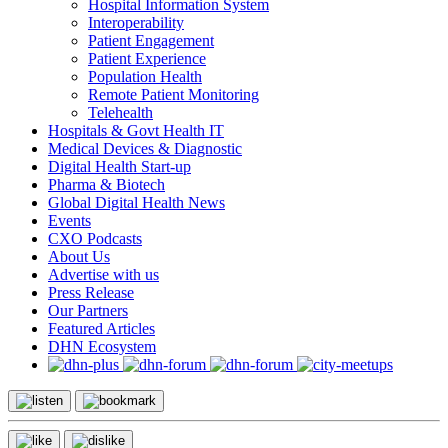
Hospital Information System
Interoperability
Patient Engagement
Patient Experience
Population Health
Remote Patient Monitoring
Telehealth
Hospitals & Govt Health IT
Medical Devices & Diagnostic
Digital Health Start-up
Pharma & Biotech
Global Digital Health News
Events
CXO Podcasts
About Us
Advertise with us
Press Release
Our Partners
Featured Articles
DHN Ecosystem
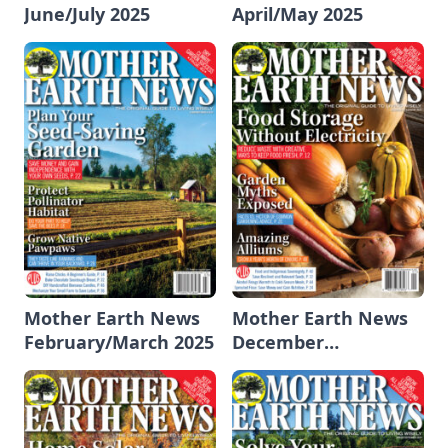
June/July 2025
April/May 2025
Mother Earth News
Mother Earth News
February/March 2025
December
2024/January 2025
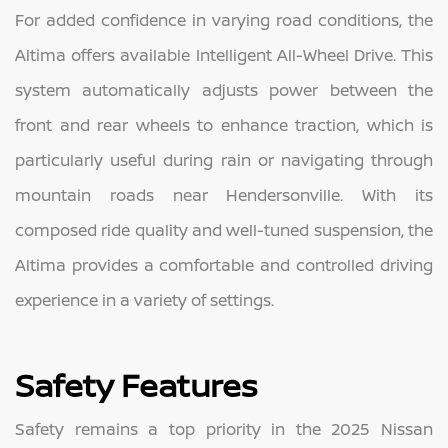
For added confidence in varying road conditions, the
Altima offers available Intelligent All-Wheel Drive. This
system automatically adjusts power between the
front and rear wheels to enhance traction, which is
particularly useful during rain or navigating through
mountain roads near Hendersonville. With its
composed ride quality and well-tuned suspension, the
Altima provides a comfortable and controlled driving
experience in a variety of settings.
Safety Features
Safety remains a top priority in the 2025 Nissan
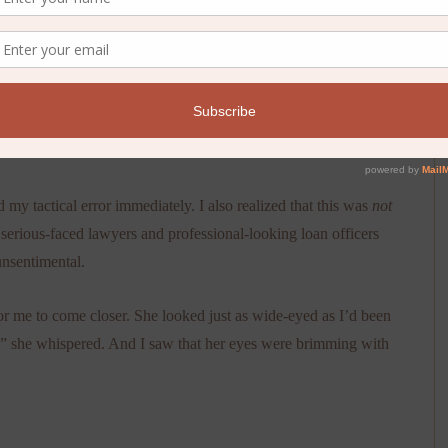
er the spare set of keys, feeling relieved that she wouldn’t
cities away.
gh. Meaning she read the note right before I saw her at the
my tactical error immediately. I also realized that this was
not
 serious-faced lawyers and professional-looking loan officers
unsentimental.
r me to come closer. She looked just as wide-eyed as I’d been
e,” she whispered. And I saw that her eyes were brimming with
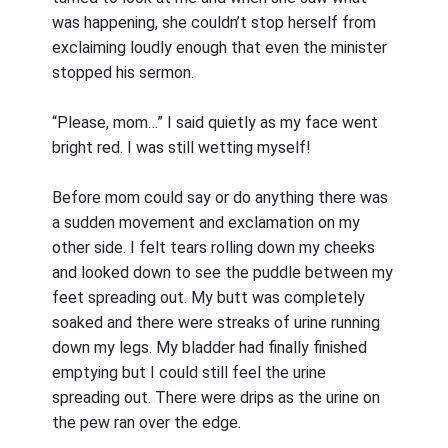
was happening, she couldn’t stop herself from
exclaiming loudly enough that even the minister
stopped his sermon.
“Please, mom…” I said quietly as my face went
bright red. I was still wetting myself!
Before mom could say or do anything there was
a sudden movement and exclamation on my
other side. I felt tears rolling down my cheeks
and looked down to see the puddle between my
feet spreading out. My butt was completely
soaked and there were streaks of urine running
down my legs. My bladder had finally finished
emptying but I could still feel the urine
spreading out. There were drips as the urine on
the pew ran over the edge.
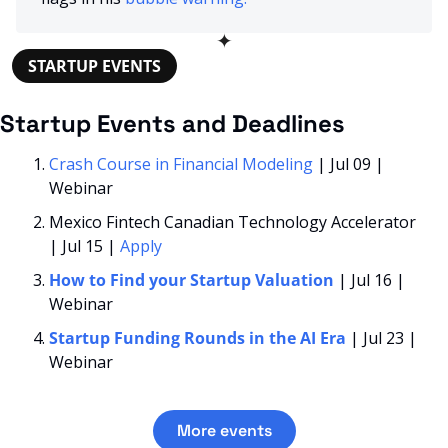
✦
STARTUP EVENTS
Startup Events and Deadlines
Crash Course in Financial Modeling
 | Jul 09 | 
Webinar
Mexico Fintech Canadian Technology Accelerator 
| Jul 15 | 
Apply
How to Find your Startup Valuation
| Jul 16 | 
Webinar
Startup Funding Rounds in the AI Era 
| Jul 23 | 
Webinar
More events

__Assignment__:
Filter the entries above down to the lines that contain the word "looked".

__Answer to the problem__:
r me to come closer. She looked just as wide-eyed as I’d been
and looked down to see the puddle between my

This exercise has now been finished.